Voldemort draws on the sense of community and the longing for
one's own, but I think the books show these as only sinister when
joined to paranoia and the hunger for power. Slytherin's fear of the
Muggleborn is an offshoot of the persecuting society which Muggles
established in the middle ages, when nobody had any idea of
races at all.
But there are real genetic differences between the races of Elves, Goblins,
etc, which probably can't and shouldn't be erased. If Slytherin had
been a Goblin, would it have been wrong to have a Goblin house?

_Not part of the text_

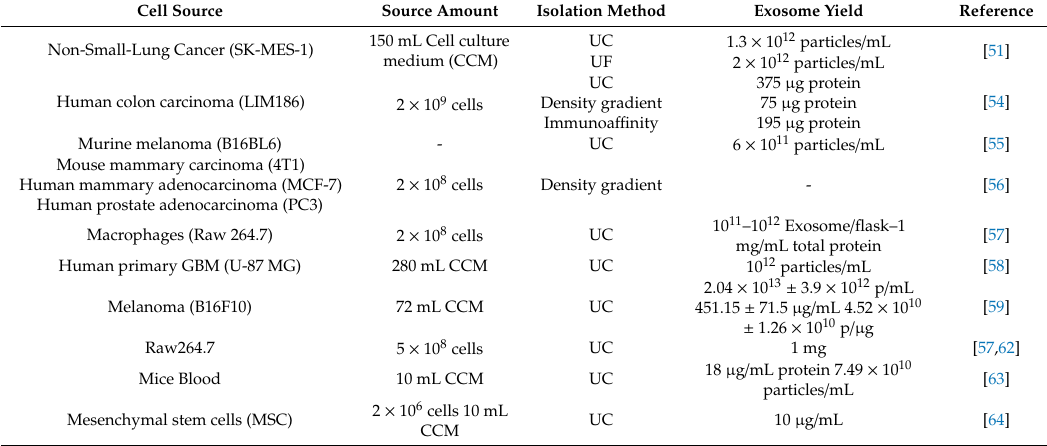
Table 1. Exosome quantification in term of particles and µ g of protein per mL significantly changes according to the isolation method, cell source, and source amount. This highlights the absence of a standardized method to obtain a homogeneous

It was when Slytherin began to think that only purebloods should
learn magic that strife began. But we learn from
the Hat that all the founders sought to rule, which implies that they
began to think that power should belong only to the brave, the
intelligent, or the loyal. Slytherin's paranoia infected everyone and
they all wanted there to be some kind of test.

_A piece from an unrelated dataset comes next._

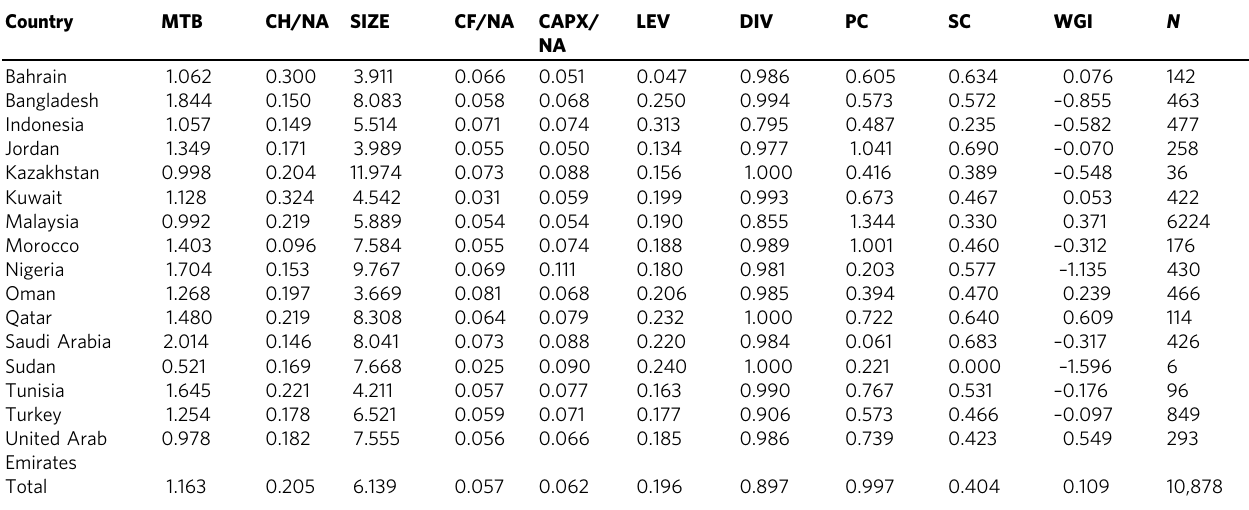
Table 1 Descriptive statistics based on full sample. Country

What we see in the books is that there is no test. People and beings may act in
concert, but they have to be judged as individuals, just as the hat does,
one at a time.
>
> > Nora:
> >> Ummm, so non-aggressive snooping deserves a broken nose?
Silmariel:
> > That comes from the end of OoP train scene, sure, not for snooping.
Pippin:
Also from the end of GoF train scene, where verbal aggression is escalated
to physical aggression by our heroes, who attack from behind five
against three, stomp on Draco, push him out of the compartment and
leave him to be discovered by his adult guardians, or not.
At any rate characterizing forcible entry, "Harry seized the door
and pushed it open, hard;" as non-aggressive seems rather lenient to me.
Delayed accounting is what karmic retribution is all about. The sins of
the fathers are visited on the children, beginning with Dudley's pig tail,
culminating in Dumbledore's OOP speech "We wizards have mistreated
and abused our fellows for too long, and we are now reaping our
reward." Voldemort *is* what the wizarding community
deserves, Snape is what Harry deserves for his father's treatment of Snape,
but there is a power in the Potterverse greater than karmic
retribution, "at once more wonderful and terrible than death, than
human intelligence, than forces of nature." Harry's job is to break the
cycle of offense and retribution, not to give the wheel another spin, IMO.